After reading some docs I finally can answer my own question.
Basically I had a misunderstanding.
It is important to know the "TLS Record Protocol". This protcol is the base of TLS and is always used. At the beginning for the Handshake and at the end when the Handshake finished and the data is transmitted over TLS (when using HTTPS this is HTTP).
(taken from the German Wikipedia article on TLS; CC-BY-SA 3.0)
However at the beginning there is obviously no encryption or HMAC the client and server can use to secure the exchanged messages as they have not agreed on using a cipher yet (this is done in the Handshake).

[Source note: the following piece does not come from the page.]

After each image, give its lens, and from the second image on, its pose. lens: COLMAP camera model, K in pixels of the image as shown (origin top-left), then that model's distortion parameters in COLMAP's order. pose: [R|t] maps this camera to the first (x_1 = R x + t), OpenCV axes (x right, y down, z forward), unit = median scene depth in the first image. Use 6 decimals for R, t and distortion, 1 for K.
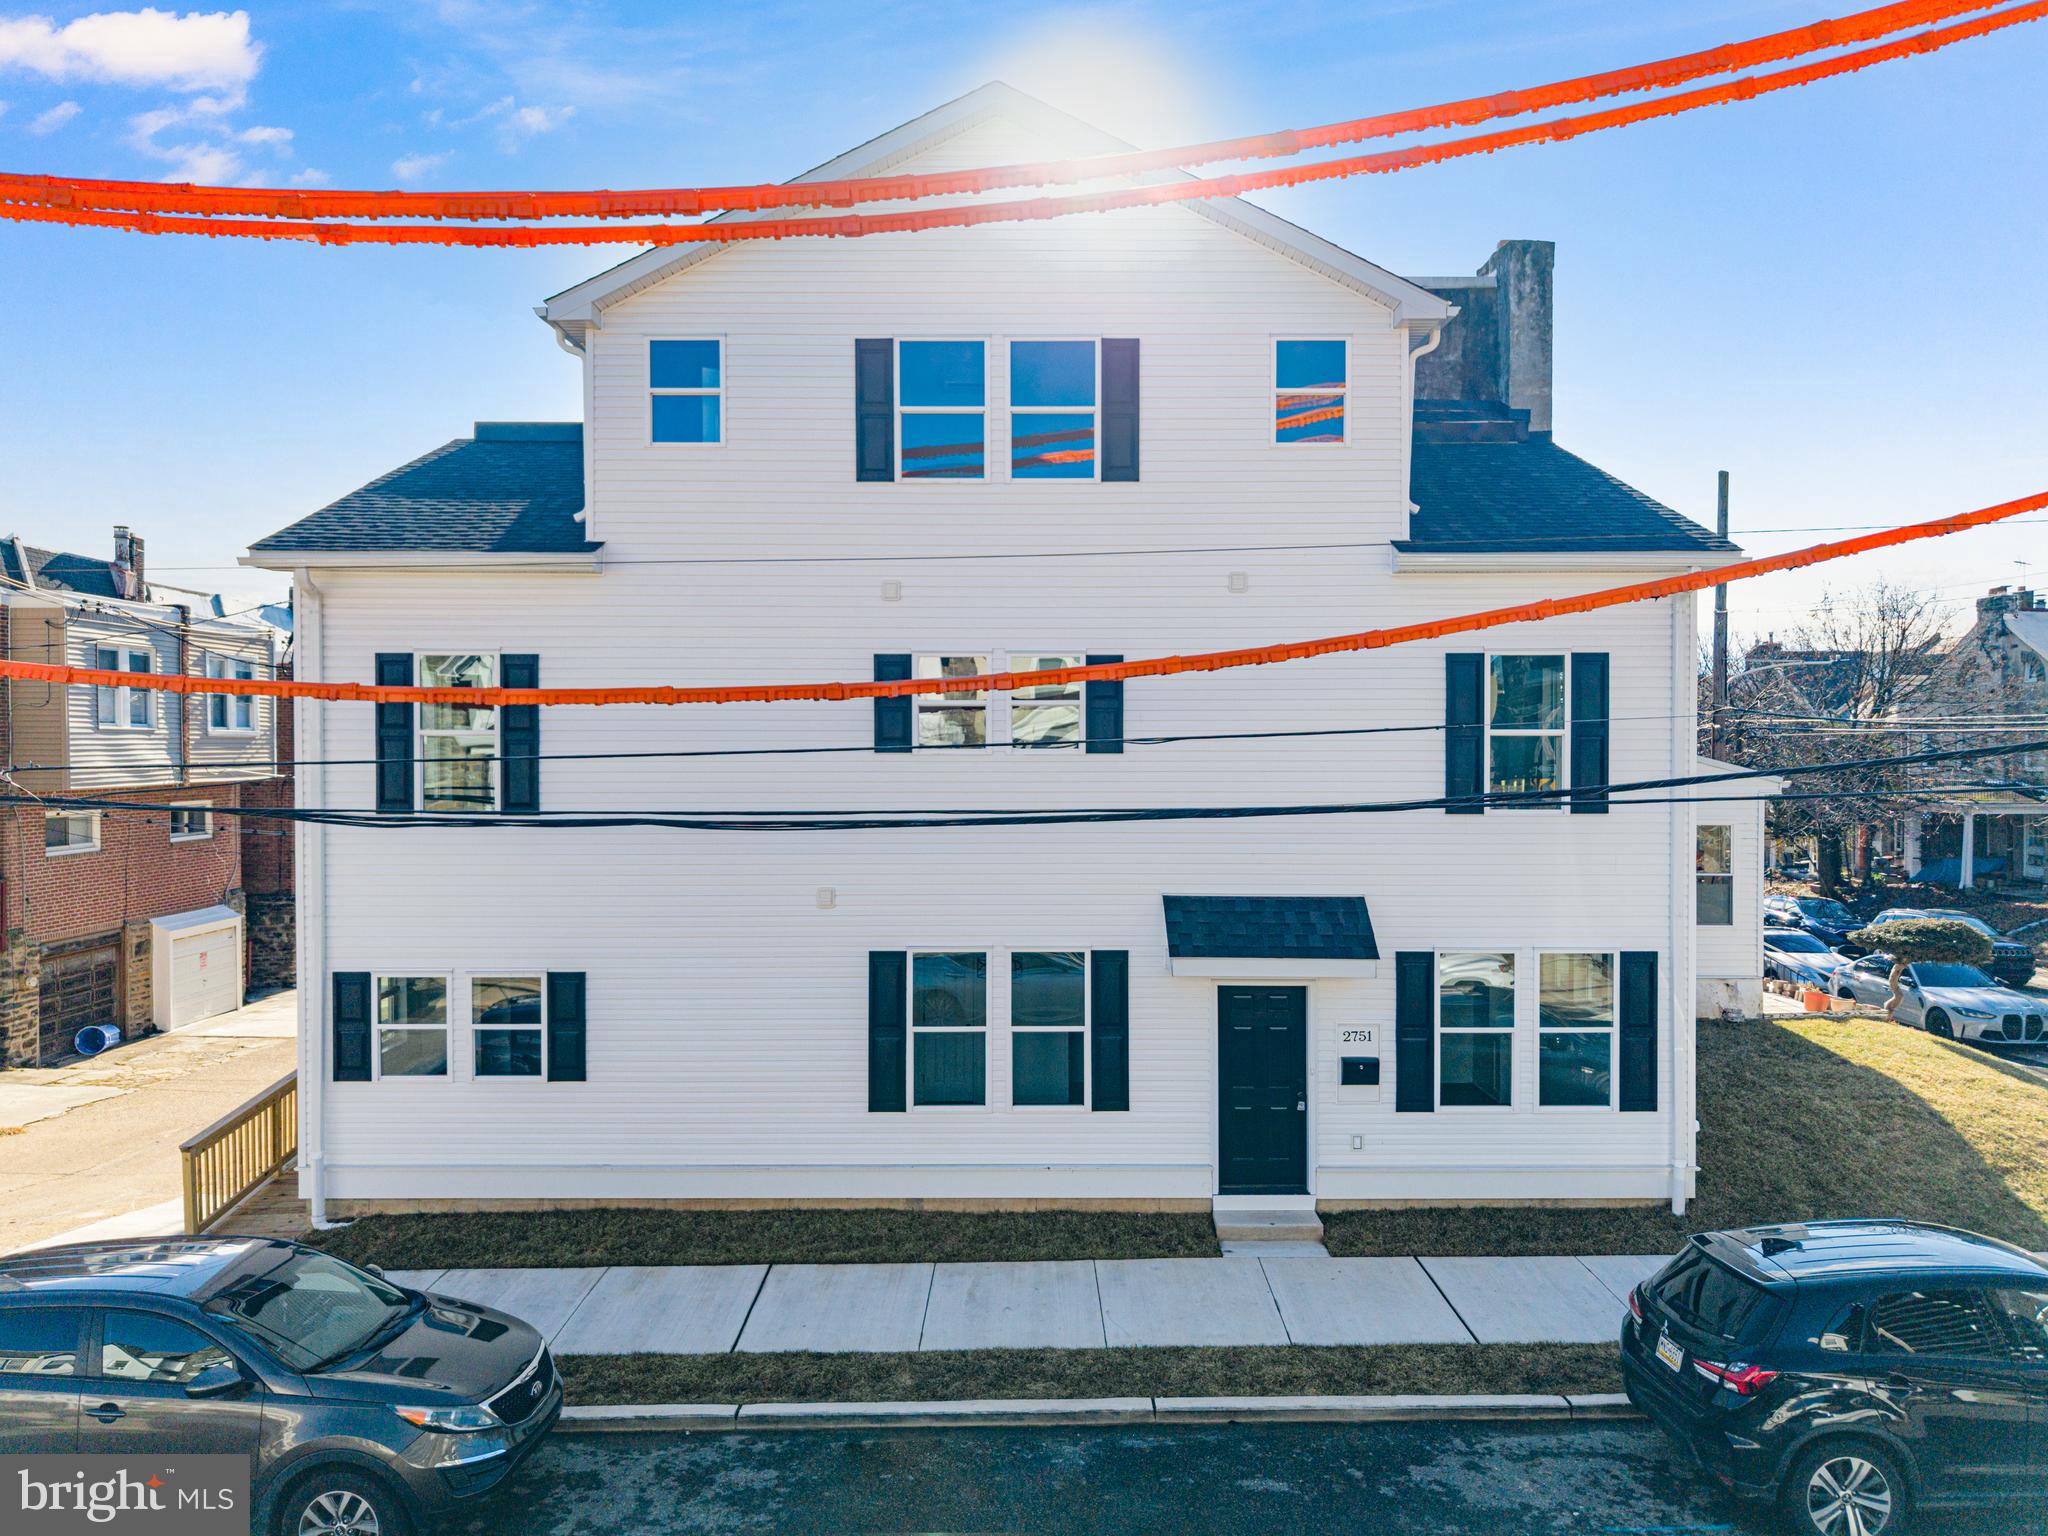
lens RADIAL K [[1447.8, 0, 1027.8], [0, 1447.8, 731.8], [0, 0, 1]] dist [0.002824, -0.001697]
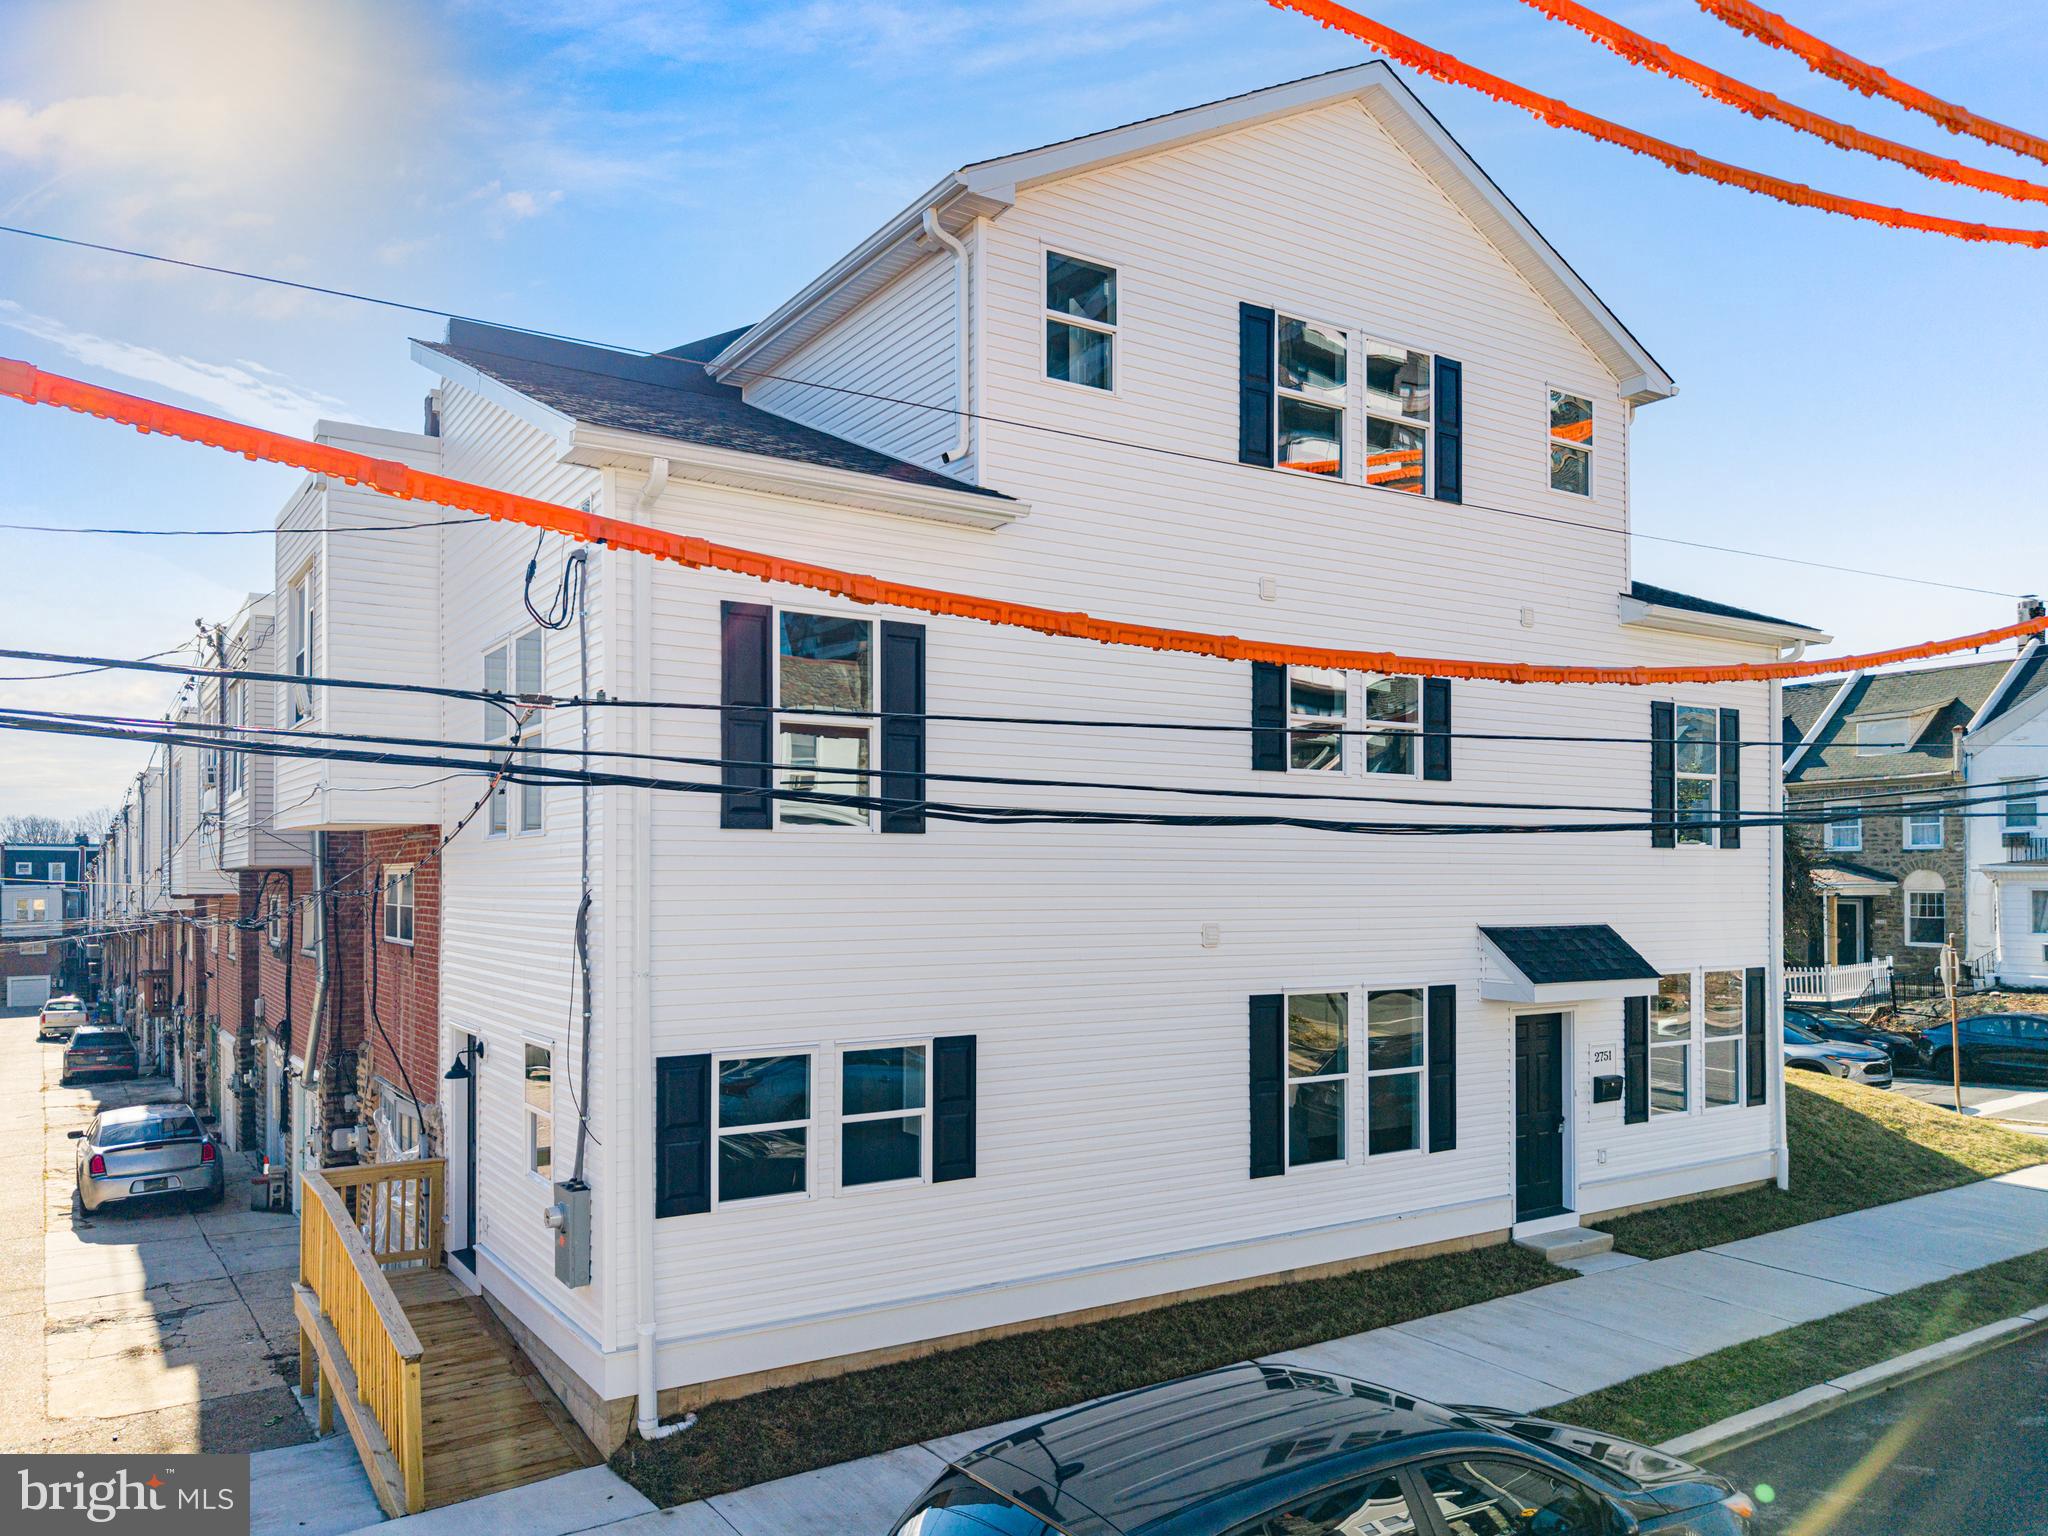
lens RADIAL K [[1442.2, 0, 988.1], [0, 1442.2, 859.0], [0, 0, 1]] dist [-0.001284, 0.002410]
pose [[0.848996, 0.008932, 0.528323, -0.711169], [0.000850, 0.999833, -0.018270, 0.084704], [-0.528398, 0.015960, 0.848847, 0.338875]]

So they have to use a cipher without any encryption and integrity protection. This is TLS_NULL_WITH_NULL_NULL.
After the record layer is initialized with this cipher, which basically offers no protection, the handshake can begin.
So the hello messages of client and server are therefore unprotected and an attacker can tamper with them.
To protect the whole process the Finished messages (which are exchanged at the end of the handshake) contain a hash (HMAC) of all previous sent messages and therefore allow client and server to verify the integrity of these messages.
In SSL 3.0 up to TLS 1.1 a combination of MD5 and SHA-1 is used. In TLS 1.2 the HMAC defined in the cipher is used. Further details are explained here.
The issue is that the key used in the HMAC and the HMAC itself can be weak. E.g. could the HMAC be using a MD5 hash (as in the SLOTH attack against TLS 1.2).
This was also explained by the discoverer of the SLOTH attack (specifically look a slide 8).
They conclude:
The TLS downgrade protection mechanism
itself depends on downgradeable parameters.
- hence, the only fix is to find and disable all weak
parameters: groups, curves, mac algorithms,...
How the downgrade attacks on EXPORT ciphers work in detail is explained in this answer.